Report from inside the Italian virus lockdown: Craig Alexander

By Swindon Link - 11 March 2020

CommunityHealthOpinion and Features

Swindon born archaeologist Craig Alexander currently lives and works in the Italian town of Brescia. For the past fortnight, he has been subject to the country wide lockdown as the Italian authorities struggle to reduce the spread of the Covid-19 coronavirus.

Writing exclusively for the Swindon Link, Craig shares his first-hand experience.

10 March 2020

I grew up in Swindon, more specifically in the Ferndale area in the 1960s and 1970s. Since then I have lived in the USA and, now, in Brescia, Italy. Brescia is very like Swindon: about 200,000 people, industrial past.

Covid-19 (aka the “coronavirus”) containment measures have now been in place here in Brescia for a fortnight, What has changed in the last few days since the national government announced new quarantine measures at the weekend and, on Monday, put the whole country on lockdown? In reality, not a lot.

Around Carnevale (UK Shrove Tuesday, but a much bigger party in most of Europe) – 24/25 February – the presence of Covid-19 became apparent here. The initial patients seem to have been a pair of Chinese tourists in Rome.  Soon there were cases of covid-19 that could not be directly traced to the tourists: “community transmission”, as the epidemiologists call it.

Very quickly, the towns with the most cases were “locked down” – people could neither enter nor leave without good reason, on pain of hefty fines.  Further, in surrounding areas, schools were closed; cinemas, theatres and museums were closed; bars were closed outside working hours; church services were switched to video. 

One of the skills I acquired during my studies was map-making, and I have been mapping the spread of covid-19 in the areas around our home using government data (see map).

So, what are my observations as an expat in a country now “locked down” by its government?

1      The government has acted rationally – the only way to contain the virus is to restrict mobility.  China has shown that, vigorously applied, this approach seems to work.

2      Restrictions on travel outside the regione – a sort of agglomeration of counties and unitary authorities – make sense.

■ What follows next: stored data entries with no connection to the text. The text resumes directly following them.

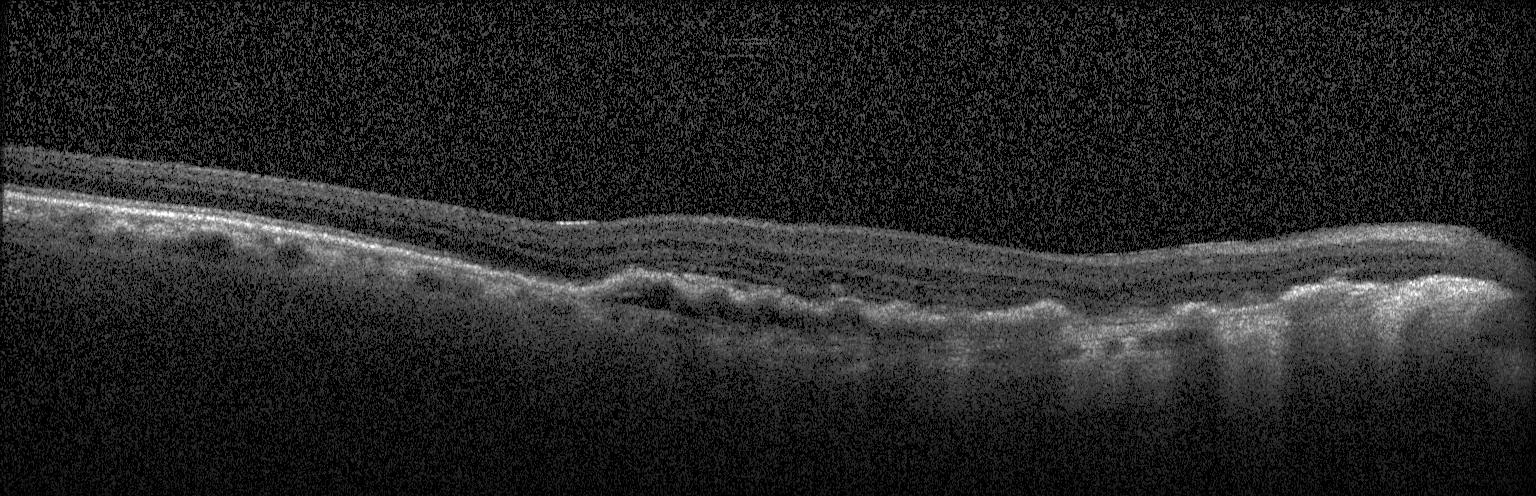 OCT line scan; spectral-domain optical coherence tomography; acquired on a Heidelberg Spectralis.
Impression: a choroidal neovascular membrane.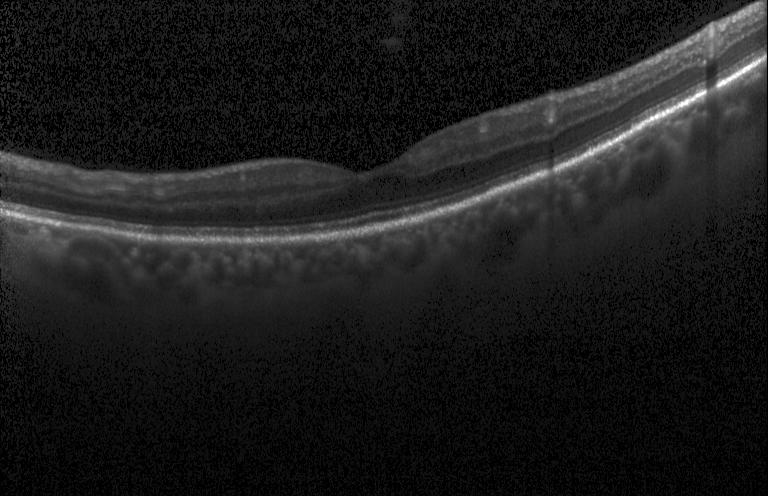

Macular OCT: neither choroidal neovascularization, diabetic macular edema, nor drusen.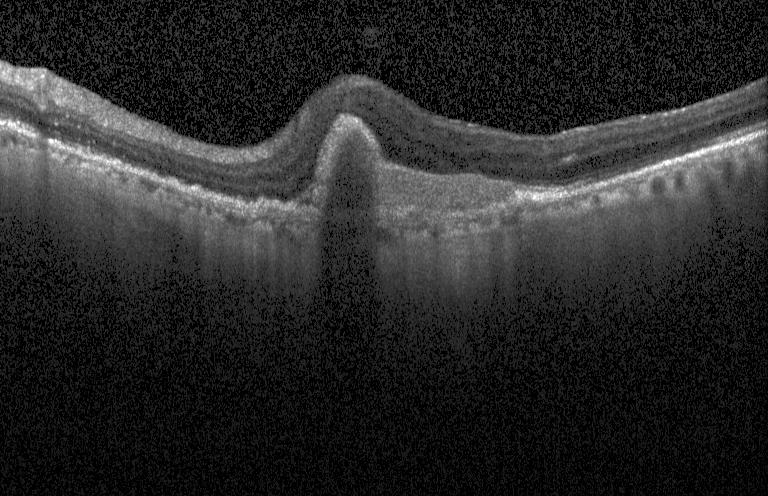 Optical coherence tomography scan, macular scan, instrument: Heidelberg Spectralis — Assessment: a choroidal neovascular membrane.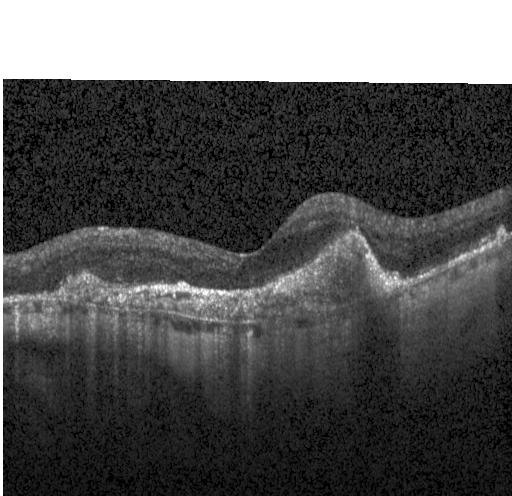
Retinal OCT cross-section
The scan shows CNV.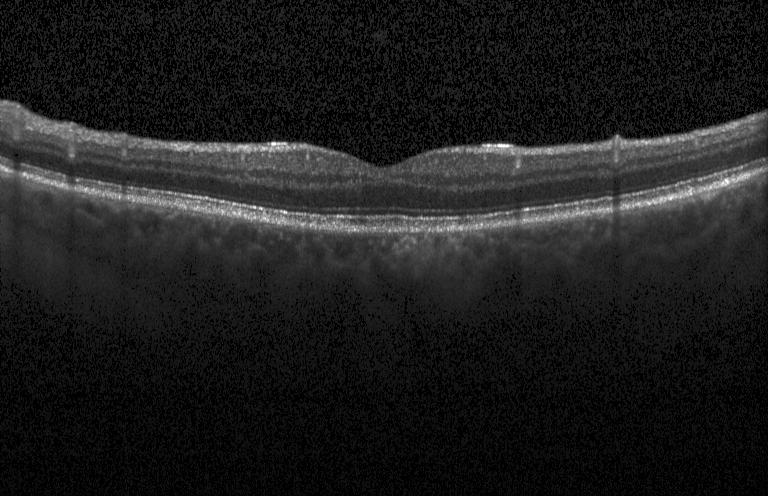 Through the macula; OCT line scan
Diagnosis: no choroidal neovascularization, no diabetic macular edema, and no drusen.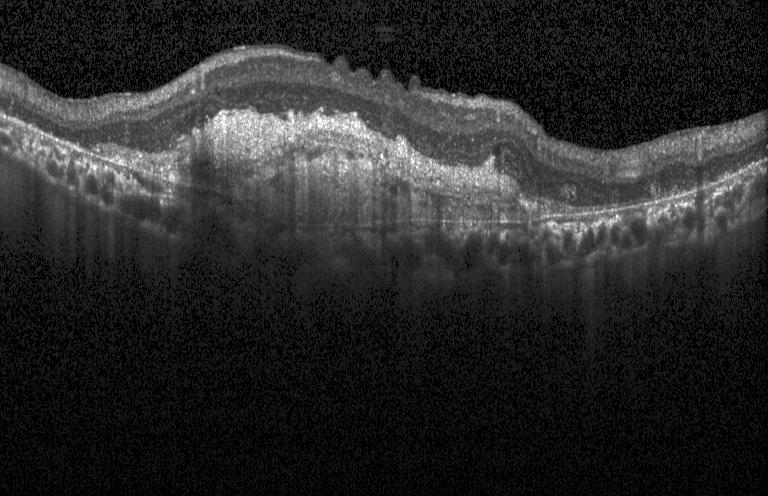
Heidelberg Spectralis OCT system; spectral-domain optical coherence tomography; retinal OCT cross-section
The scan shows a choroidal neovascular membrane.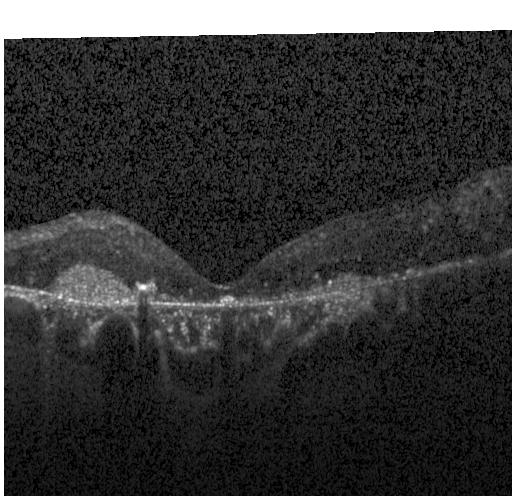 Diagnosis: a choroidal neovascular membrane.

Some people initially reacted badly to the travel restriction and tried to return south to their “home” regions but that seems to have stopped.

3      Italians, despite their reputation as “emotional”, have been remarkably stoic: people are not “panic-buying” toilet paper or, indeed, anything else: supply chains will function, even if subject to some degree of degradation.

4      To my surprise, Italians have responded to covid-19 with the sort of humour that I associate with Brits: there are wonderfully “dark” humour pieces circulating amongst my friends on WhatsApp!

Healthy people below the age of 70 or so seem to be at little risk of death. Covid-19 will pass – we just need to behave appropriately and reasonably!

The real impacts on daily life, right now, are that one goes out as little as possible, that one restricts casual social contact, and that one is sure to have 7-10 days of basic household supplies to hand.

Is this the end of the world?  Almost surely not! Is this a situation in which one needs to take care and “be prepared”? Almost surely yes!  Take reasonable precautions – but please do not overdo it! My “emotional” Italian neighbours are, by and large, treating this outbreak sensibly. I would commend their example to all!

About the author:

Craig Alexander was born in Swindon and attended Ferndale, Moredon and Hreod Burna schools before studying economics at Cambridge. He moved to the USA to undertake doctoral studies in economics at MIT. This was followed by management consultancy work with McKinsey and Accenture. About 15 years ago, Craig’s career changed direction and he returned to Cambridge for a MPhil and PhD in archaeology.  He now lives in Brescia, Italy. He has current archaeological projects in Valle Camonica, Puglia and Cambridge.